# Montgomery Ward Hawthorne



## Goldie (Mar 17, 2017)

I have viewed many vintage bike posts, images, archives but have not seen this exact bike.  I am guessing perhaps a 1936 Duralumin.  I have attached some pictures with hopes of one of the expert bike junkies (meant in the most appreciative way) can identify what I have.  There is a Morrow identification which I believe is the braking system.  The bike seat has a Troxel engraved tab on the back of the seat.  I would like to determine the value and sell it.


----------



## fordmike65 (Mar 17, 2017)

@ratrodz


----------



## bricycle (Mar 17, 2017)

Welcome to the CABE!


----------



## bricycle (Mar 17, 2017)

http://thecabe.com/forum/threads/silver-king-book-another-home-run.105781/#post-690959

http://thecabe.com/forum/threads/i-...lp-for-my-hawthorn-please.102564/#post-668687

http://thecabe.com/forum/threads/1936-aluminum-silver-king-new-purchase-questions.93535/#post-597439


----------



## rustjunkie (Mar 17, 2017)

Welcome, @Goldie 
Very nice bike!
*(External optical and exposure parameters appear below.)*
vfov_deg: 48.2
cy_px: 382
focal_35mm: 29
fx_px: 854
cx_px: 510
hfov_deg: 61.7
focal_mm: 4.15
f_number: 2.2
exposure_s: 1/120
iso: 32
You've found a gem there. Looks to be an untouched original which is tough to find. Thinking 1935 might be the year. 
There's some info on Monark Silver King serial #s in post 5 here: 

http://thecabe.com/forum/threads/serial-number-and-date-code-information.71542/

The Morrow hub might have a date code on it, post 2 has that info.


----------



## ratrodz (Mar 17, 2017)

Sent you a message @Goldie


----------



## Goldie (Mar 17, 2017)

Thanks!  Will get with you.


----------



## Goldie (Mar 17, 2017)

Wow!  What a great group of bicycle junkies I've met in a day.  Very nice in providing information on an ol' classic.  Giving me much appreciation for the vintages.  As a 55 Chevy owner enjoying the family of "car guys," I'm sayin' you "bike guys" are a good group too.  Thanks for the add.


----------



## bricycle (Mar 17, 2017)

Goldie said:


> Wow!  What a great group of bicycle junkies I've met in a day.  Very nice in providing information on an ol' classic.  Giving me much appreciation for the vintages.  As a 55 Chevy owner enjoying the family of "car guys," I'm sayin' you "bike guys" are a good group too.  Thanks for the add.
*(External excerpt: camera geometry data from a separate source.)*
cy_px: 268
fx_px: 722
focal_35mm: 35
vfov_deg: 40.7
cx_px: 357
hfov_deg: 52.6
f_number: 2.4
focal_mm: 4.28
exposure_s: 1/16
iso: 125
Pics of '55 please! U 2 if you're so inclined.


----------



## HIGGINSFOREVER (Mar 17, 2017)

Welcome to the cabe,I lived in grand junction a few years back beautiful country rough winters


----------



## Goldie (Mar 18, 2017)

What was the introduction year of the Silver King?


----------



## John (Mar 18, 2017)

1934?


----------



## ratrodz (Mar 18, 2017)

Johns correct, 34'.


----------



## rustjunkie (Mar 19, 2017)

This  bike is shown in the 1935 Wards Catalog

http://rover.ebay.com/rover/1/711-5...0001&campid=5335809022&icep_item=292048650018


----------